The techniques described in various embodiments discussed above provide multi mode functionality in an multi-mode optical imaging systems via a single detector chip (i.e., no separate dedicated detectors are required for each optical imaging modalities). The technique enables simultaneous capturing of images using different portions of the detector in combination with mask filters or sequential capturing of images using a single detector with alternating illumination and detection patterns. It should be noted that no manual switching is required for altering the gain of the readout circuitry during sequential detection. In one embodiment, the technique enables capturing both reflected light (e.g., visible or near infrared light) and luminescence (e.g., visible or near infrared light) using of a single detector.

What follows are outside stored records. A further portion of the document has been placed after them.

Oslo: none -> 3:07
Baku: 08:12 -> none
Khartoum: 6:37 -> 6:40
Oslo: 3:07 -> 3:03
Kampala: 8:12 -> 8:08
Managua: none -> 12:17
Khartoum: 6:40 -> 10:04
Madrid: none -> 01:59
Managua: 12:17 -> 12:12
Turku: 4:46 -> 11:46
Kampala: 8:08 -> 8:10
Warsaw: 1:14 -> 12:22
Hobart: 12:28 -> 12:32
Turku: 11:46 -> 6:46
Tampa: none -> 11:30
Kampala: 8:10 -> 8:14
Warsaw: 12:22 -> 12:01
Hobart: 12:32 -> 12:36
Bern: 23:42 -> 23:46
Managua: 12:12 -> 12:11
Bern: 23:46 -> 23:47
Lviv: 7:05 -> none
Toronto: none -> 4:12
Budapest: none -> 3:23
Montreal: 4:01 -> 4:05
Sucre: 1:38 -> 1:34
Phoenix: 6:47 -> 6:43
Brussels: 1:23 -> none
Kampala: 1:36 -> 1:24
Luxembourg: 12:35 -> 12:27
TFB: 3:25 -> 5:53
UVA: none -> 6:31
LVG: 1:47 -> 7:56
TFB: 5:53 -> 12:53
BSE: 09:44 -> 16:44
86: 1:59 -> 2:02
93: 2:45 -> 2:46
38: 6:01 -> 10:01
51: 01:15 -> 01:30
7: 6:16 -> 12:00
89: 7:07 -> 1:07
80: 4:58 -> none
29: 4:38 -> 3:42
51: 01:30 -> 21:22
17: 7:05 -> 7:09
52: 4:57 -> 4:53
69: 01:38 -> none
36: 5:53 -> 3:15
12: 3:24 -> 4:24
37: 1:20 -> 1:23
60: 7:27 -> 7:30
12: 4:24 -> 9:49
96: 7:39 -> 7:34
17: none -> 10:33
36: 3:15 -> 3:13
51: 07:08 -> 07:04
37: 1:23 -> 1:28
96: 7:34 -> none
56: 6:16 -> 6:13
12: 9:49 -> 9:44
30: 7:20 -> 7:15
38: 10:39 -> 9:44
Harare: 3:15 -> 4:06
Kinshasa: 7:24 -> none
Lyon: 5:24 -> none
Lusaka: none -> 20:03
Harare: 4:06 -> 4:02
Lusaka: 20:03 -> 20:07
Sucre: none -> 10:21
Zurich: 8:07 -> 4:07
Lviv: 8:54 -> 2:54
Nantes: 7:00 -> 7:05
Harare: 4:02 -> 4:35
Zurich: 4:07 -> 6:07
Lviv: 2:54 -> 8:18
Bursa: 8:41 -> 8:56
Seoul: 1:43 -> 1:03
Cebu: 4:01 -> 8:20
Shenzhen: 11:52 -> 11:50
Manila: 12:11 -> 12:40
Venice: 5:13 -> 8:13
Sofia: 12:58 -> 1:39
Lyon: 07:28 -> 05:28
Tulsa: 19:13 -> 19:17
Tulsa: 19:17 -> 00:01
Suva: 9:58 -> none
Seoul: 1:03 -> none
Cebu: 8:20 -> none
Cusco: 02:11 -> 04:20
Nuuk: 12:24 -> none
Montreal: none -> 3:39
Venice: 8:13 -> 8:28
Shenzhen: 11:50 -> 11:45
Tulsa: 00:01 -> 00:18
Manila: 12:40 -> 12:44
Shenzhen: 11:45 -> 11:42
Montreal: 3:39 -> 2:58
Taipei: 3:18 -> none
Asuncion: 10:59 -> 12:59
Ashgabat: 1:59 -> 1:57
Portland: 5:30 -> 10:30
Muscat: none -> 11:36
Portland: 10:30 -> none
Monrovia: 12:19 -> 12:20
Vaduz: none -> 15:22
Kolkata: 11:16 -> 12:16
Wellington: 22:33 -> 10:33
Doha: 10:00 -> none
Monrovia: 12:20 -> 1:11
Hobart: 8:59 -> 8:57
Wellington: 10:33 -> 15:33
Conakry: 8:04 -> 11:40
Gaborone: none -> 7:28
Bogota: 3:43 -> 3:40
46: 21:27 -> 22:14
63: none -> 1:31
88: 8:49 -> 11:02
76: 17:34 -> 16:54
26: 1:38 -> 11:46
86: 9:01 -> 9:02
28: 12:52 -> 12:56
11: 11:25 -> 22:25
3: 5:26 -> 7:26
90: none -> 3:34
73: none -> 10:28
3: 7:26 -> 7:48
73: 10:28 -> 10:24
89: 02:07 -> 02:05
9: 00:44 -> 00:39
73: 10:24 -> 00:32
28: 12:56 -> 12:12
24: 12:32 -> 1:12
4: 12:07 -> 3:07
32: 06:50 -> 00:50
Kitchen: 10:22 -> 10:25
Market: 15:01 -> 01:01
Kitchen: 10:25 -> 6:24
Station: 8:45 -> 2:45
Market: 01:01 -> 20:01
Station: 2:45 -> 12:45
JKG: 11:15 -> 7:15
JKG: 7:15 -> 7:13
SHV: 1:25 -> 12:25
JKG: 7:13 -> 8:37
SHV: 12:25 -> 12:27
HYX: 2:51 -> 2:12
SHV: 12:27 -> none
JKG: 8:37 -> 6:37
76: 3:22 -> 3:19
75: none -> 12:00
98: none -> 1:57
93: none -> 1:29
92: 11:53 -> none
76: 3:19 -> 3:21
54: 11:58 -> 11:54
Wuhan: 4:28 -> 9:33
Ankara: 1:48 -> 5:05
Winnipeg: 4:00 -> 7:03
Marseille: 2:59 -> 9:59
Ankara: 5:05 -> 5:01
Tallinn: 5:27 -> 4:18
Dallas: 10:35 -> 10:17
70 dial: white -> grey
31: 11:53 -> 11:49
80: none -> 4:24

The consolidation of multiple detection channels onto a single detector reduces the size of the image acquisition devices, which is particularly beneficial for minimally invasive surgical devices such as dual mode endoscopes. In particular, the consolidation greatly reduces the size of the probe (in distal end approach) and thus increases patient comfort, thereby causing little or reduced discomfort to patient. In other words, the use of single detector enables miniaturization of the endoscope. Thus, applications requiring lower diameter endoscopes, such as upper GI and lung, would benefit from the techniques described above. Additionally, the use of single detector for receiving light from different modalities eliminates problems associated with image registration that occur when multiple detectors are used to capture optical images. Moreover, in certain embodiments, the techniques enable collection of light from two or mode optical imaging modalities (white light and luminescent light) simultaneously and in real time. Further, the dual mode endoscope discussed in the embodiments discussed above may be coupled with a dedicated video processor and contrast agents specific to different clinical applications for enhanced imaging and diagnosis.
While only certain features of the invention have been illustrated and described herein, many modifications and changes will occur to those skilled in the art. It is, therefore, to be understood that the appended claims are intended to cover all such modifications and changes as fall within the true spirit of the invention.